Now, this isn't the case everywhere in Bali.  There are still places so remote that you cannot walk to a cafe at all or even get a taxi to come pick you up and there are places that have more sidewalks in areas that are a bit more commercially developed and have made a dedicated community effort to encourage walking traffic for retail stores and resorts.  However, retail stores and resorts also means there are more people using those sidewalks as well, so then it's about dodging people and the canang sari spiritual offerings laid out on sidewalks and holiday poles rather than cars.



After sampling a bit of Denpasar, Ubud and Seminyak this last week, I think the area we chose in Canggu has a nice combination of cafes nearby, small retail businesses, privately owned villas interspersed with rice farms, and just enough beach traffic for us to easily capture a taxi or a gojek if we need it to go elsewhere.  We can even occasionally hear a traditional gamelan orchestra practicing in one of the alleyways nearby, which is a welcome distraction from the sounds of motorbikes while walking around.  For the most part, people in this area like being close to the beach and generally have a more laid-back approach to business and life.



The Canggu and Seminyak beach scene offers a combination of large commercial beach clubs and resorts with high end bars and restaurants, or little tiny beach shacks with a few cushions and umbrellas to sit on between surfing attempts or just for watching the sunset with a drink in hand.  We did decide to make a day of spending time at Finn's VIP Beach Club, and I shared my mixed feelings about the whole experience in the instagram post below, so I won't rehash it those here.  More than anything, it gave us an experience to compare to when it came to just hanging around our quiet villa pool.  The beach club is definitely about the "scene" and a place to be "seen" which is something I enjoyed much more in my 20s than I do in my 40s, but it did give us a place to relax without needing to dodge traffic for lunch or dinner and a place to lean over the edge of calm pool waters while watching the strong ocean surf and sunset with drink service and a DJ pumping out beats.

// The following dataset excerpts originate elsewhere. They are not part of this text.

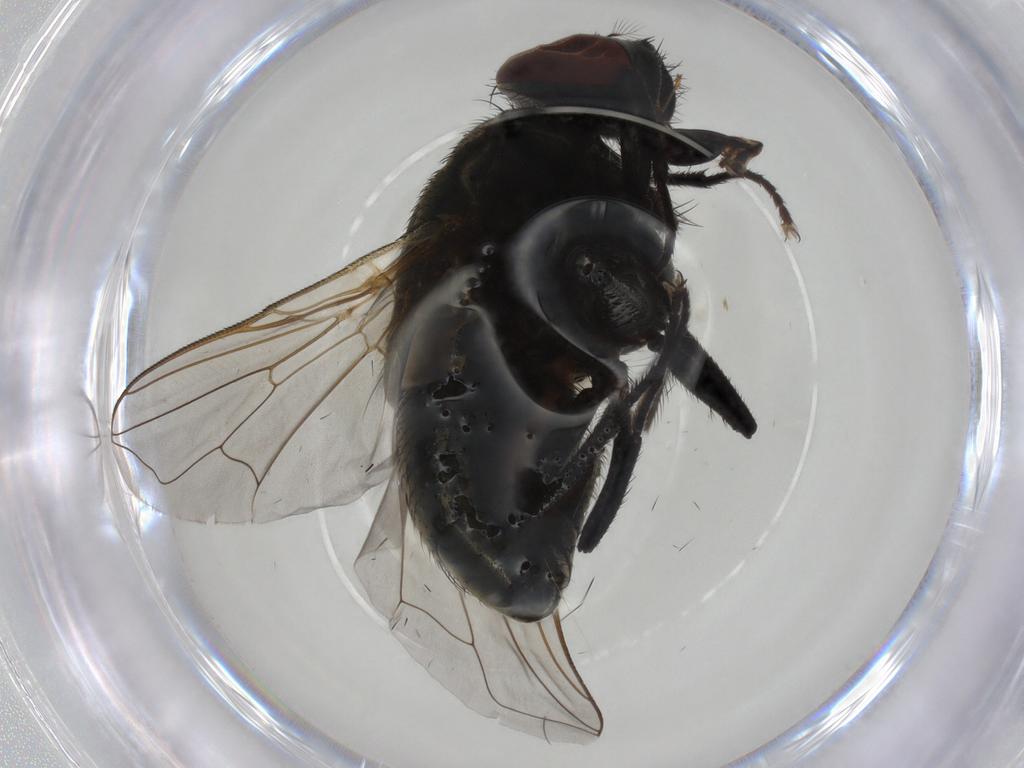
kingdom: Animalia
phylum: Arthropoda
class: Insecta
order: Diptera
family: Muscidae
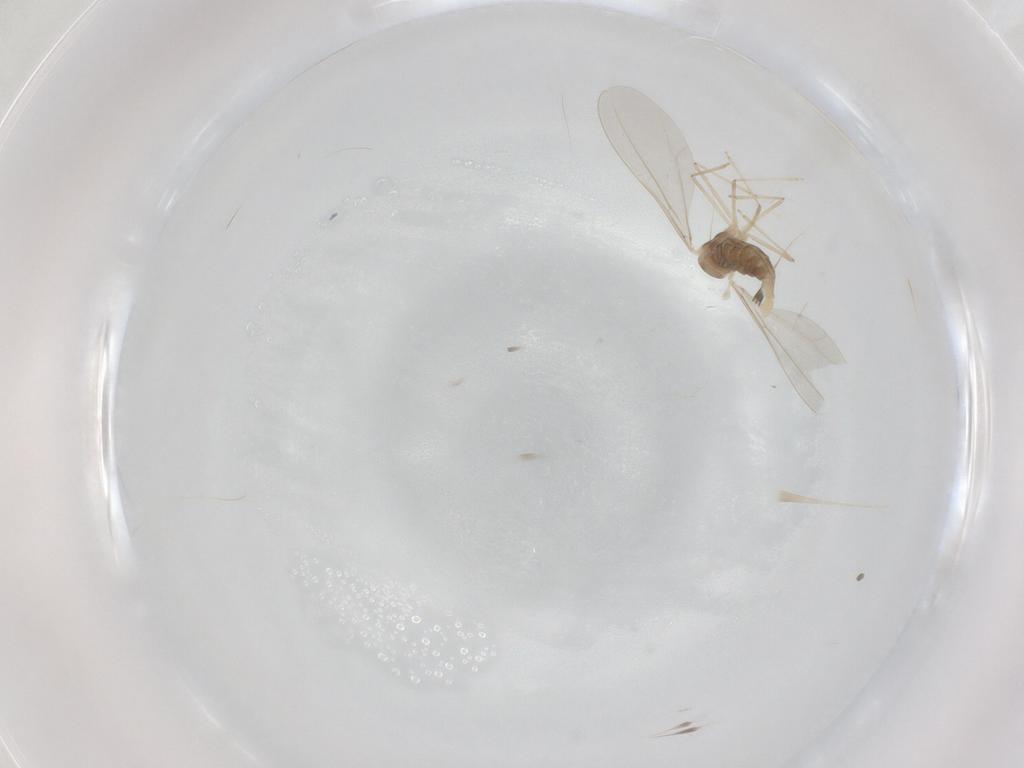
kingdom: Animalia
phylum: Arthropoda
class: Insecta
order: Diptera
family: Cecidomyiidae
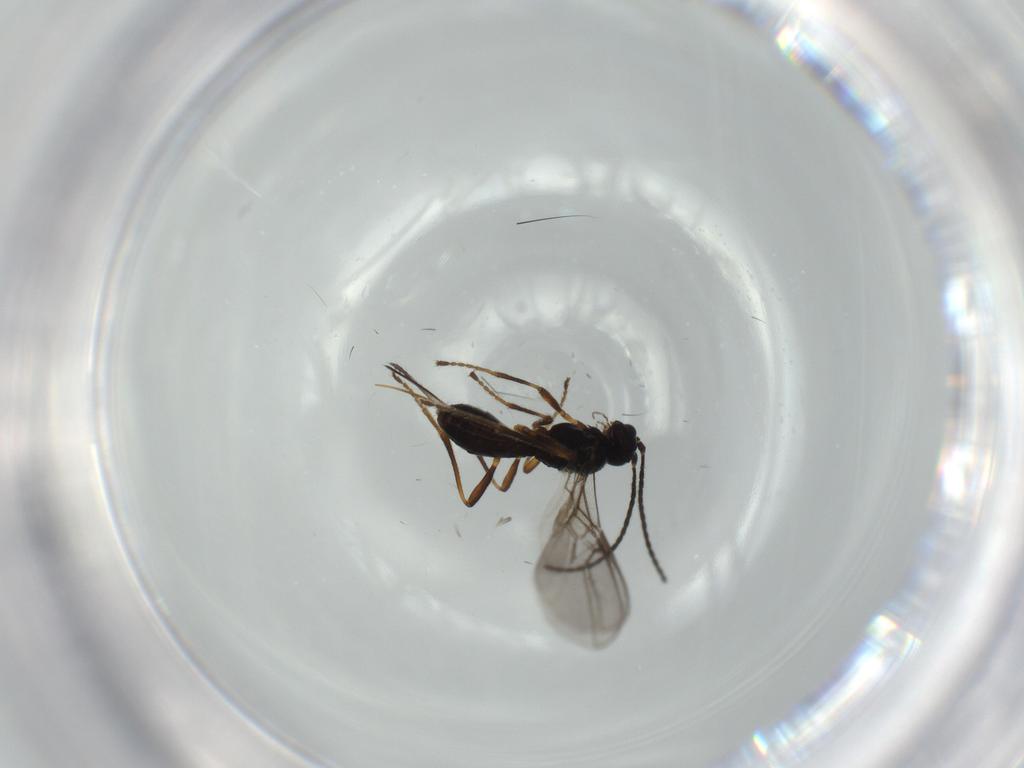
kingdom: Animalia
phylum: Arthropoda
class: Insecta
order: Hymenoptera
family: Braconidae
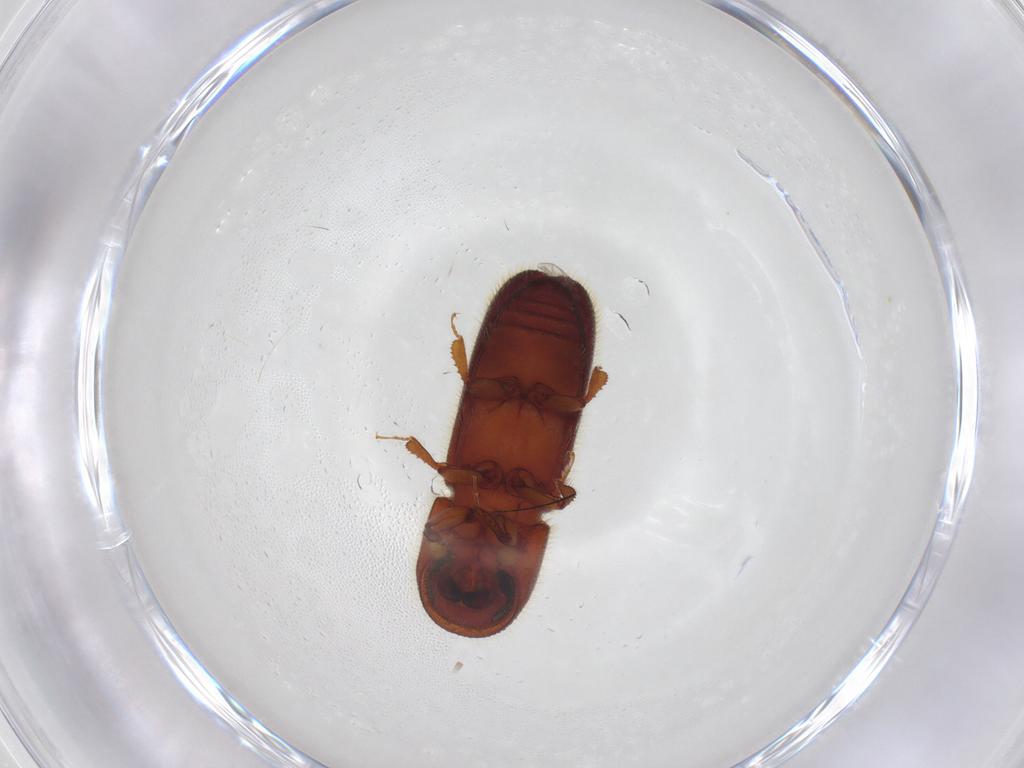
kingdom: Animalia
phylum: Arthropoda
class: Insecta
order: Coleoptera
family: Curculionidae
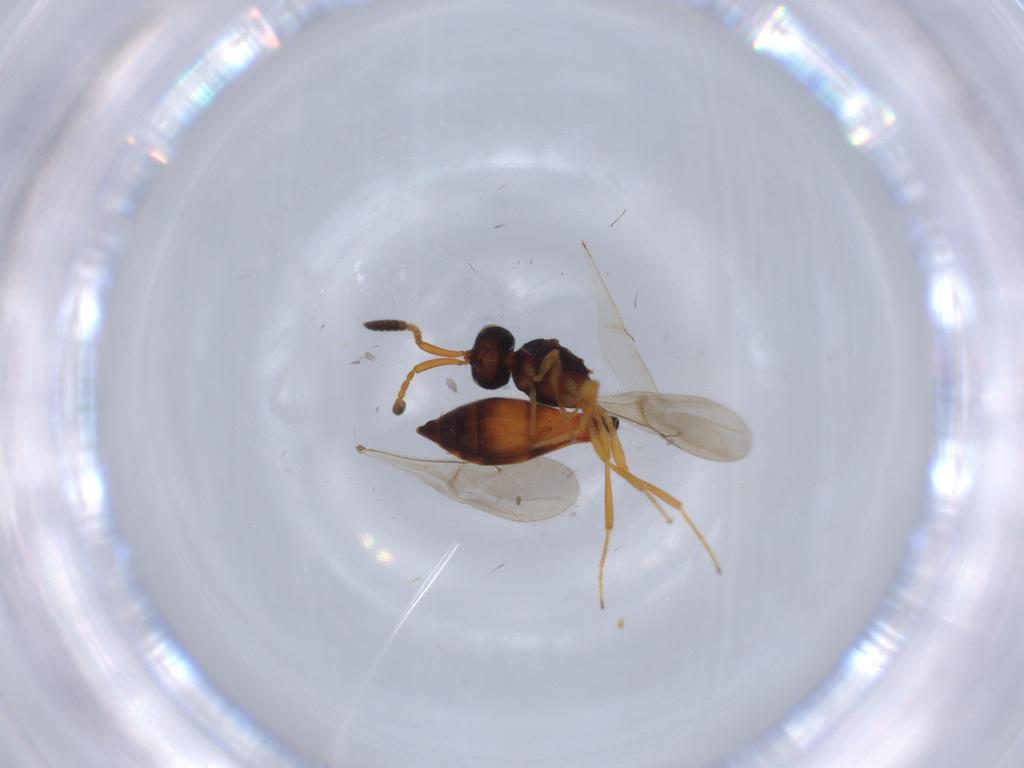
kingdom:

Having VIP or First Class experiences make me wrestle with what my idea of happiness is.  Does it make me happier to have someone serve me and get me everything I need so I can stay in one cozy place without lifting a finger?  Or does it make me happier to explore freely without anyone attending me, leaving me to find weird quirky things and learning how to negotiate with locals in languages and cultures I don't understand yet?  Luxury is often associated with a certain level of service and attention to detail, but I find that there's a part of luxury that can be somewhat constraining (until it's a lay-flat airline seat, because that is definitely less constraining)!  I think for me, happiness is less about having a luxurious experience and more about experiencing a certain level of freedom.  Freedom of speech, freedom of creativity, freedom of movement, freedom of travel, and freedom of choice.  I know those things make me happy.  Having an exclusive spot where everyone can look at me under a brightly lit VIP marquee?  Meh, that feels a bit more like being in a birdcage.